Exercise directions – Please restate, word for word, the lines below that begin at the one with "fx_px: 8081" and end at the one with "focal_mm: 12.8". Leave out all other lines.

── Provided records

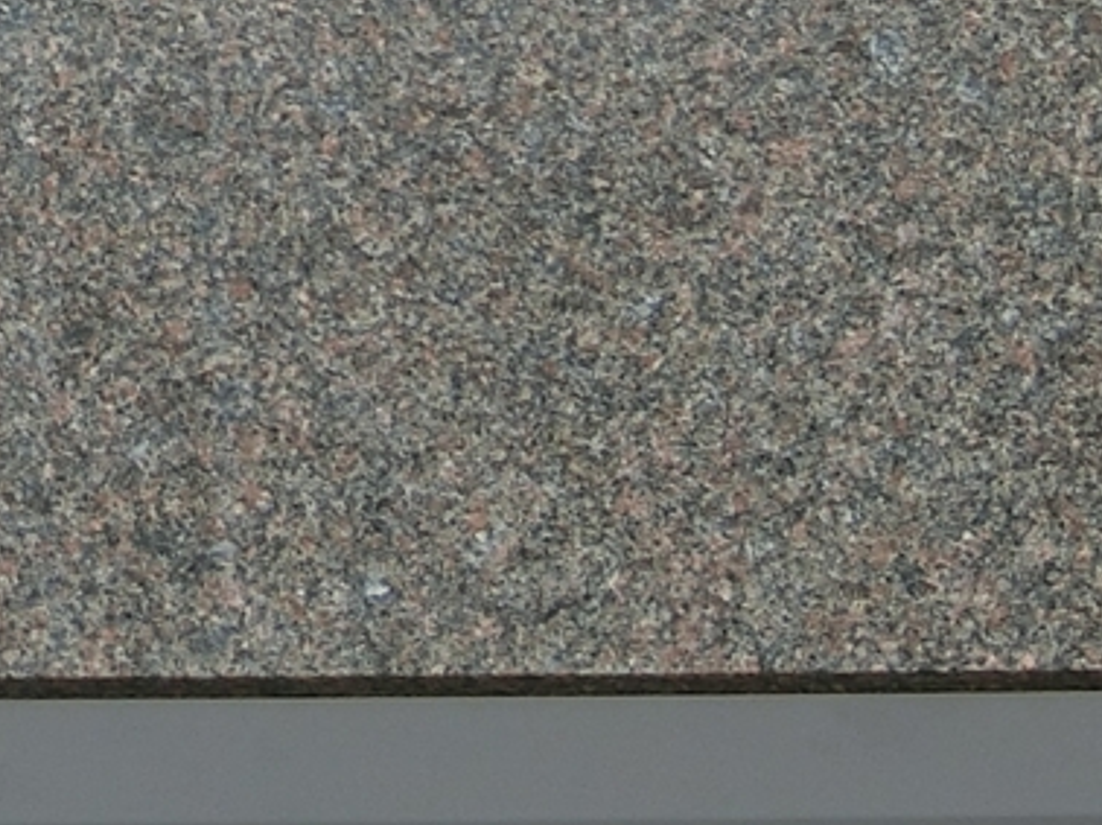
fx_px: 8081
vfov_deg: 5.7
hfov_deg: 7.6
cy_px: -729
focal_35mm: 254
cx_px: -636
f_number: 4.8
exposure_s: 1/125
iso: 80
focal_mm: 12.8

────
── Provided records

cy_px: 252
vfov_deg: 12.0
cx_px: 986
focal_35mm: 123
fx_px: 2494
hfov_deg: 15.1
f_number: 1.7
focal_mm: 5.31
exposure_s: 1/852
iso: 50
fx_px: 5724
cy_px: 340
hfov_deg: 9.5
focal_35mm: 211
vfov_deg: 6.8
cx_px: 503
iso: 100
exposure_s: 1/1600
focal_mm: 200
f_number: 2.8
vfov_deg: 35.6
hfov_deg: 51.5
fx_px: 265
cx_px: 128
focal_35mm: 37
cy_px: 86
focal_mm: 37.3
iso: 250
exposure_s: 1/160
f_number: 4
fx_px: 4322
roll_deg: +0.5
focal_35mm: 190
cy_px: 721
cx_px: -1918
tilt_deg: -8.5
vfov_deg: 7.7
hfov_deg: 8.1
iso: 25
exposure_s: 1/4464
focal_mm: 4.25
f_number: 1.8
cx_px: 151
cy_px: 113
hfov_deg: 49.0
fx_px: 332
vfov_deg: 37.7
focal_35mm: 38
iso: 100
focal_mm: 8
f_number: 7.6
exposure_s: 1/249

────
── Provided records

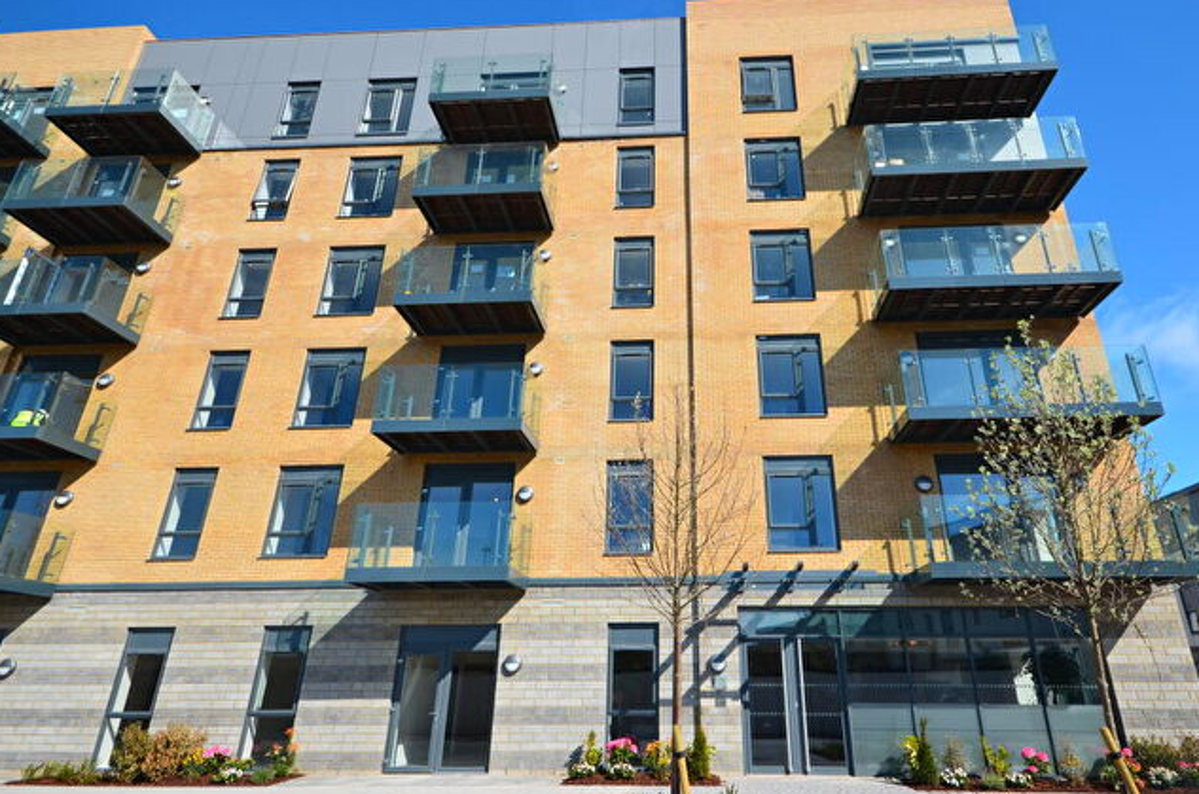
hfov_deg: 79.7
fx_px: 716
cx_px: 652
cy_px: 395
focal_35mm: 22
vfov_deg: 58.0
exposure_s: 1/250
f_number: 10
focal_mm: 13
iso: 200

────

Output for this exercise –
fx_px: 8081
vfov_deg: 5.7
hfov_deg: 7.6
cy_px: -729
focal_35mm: 254
cx_px: -636
f_number: 4.8
exposure_s: 1/125
iso: 80
focal_mm: 12.8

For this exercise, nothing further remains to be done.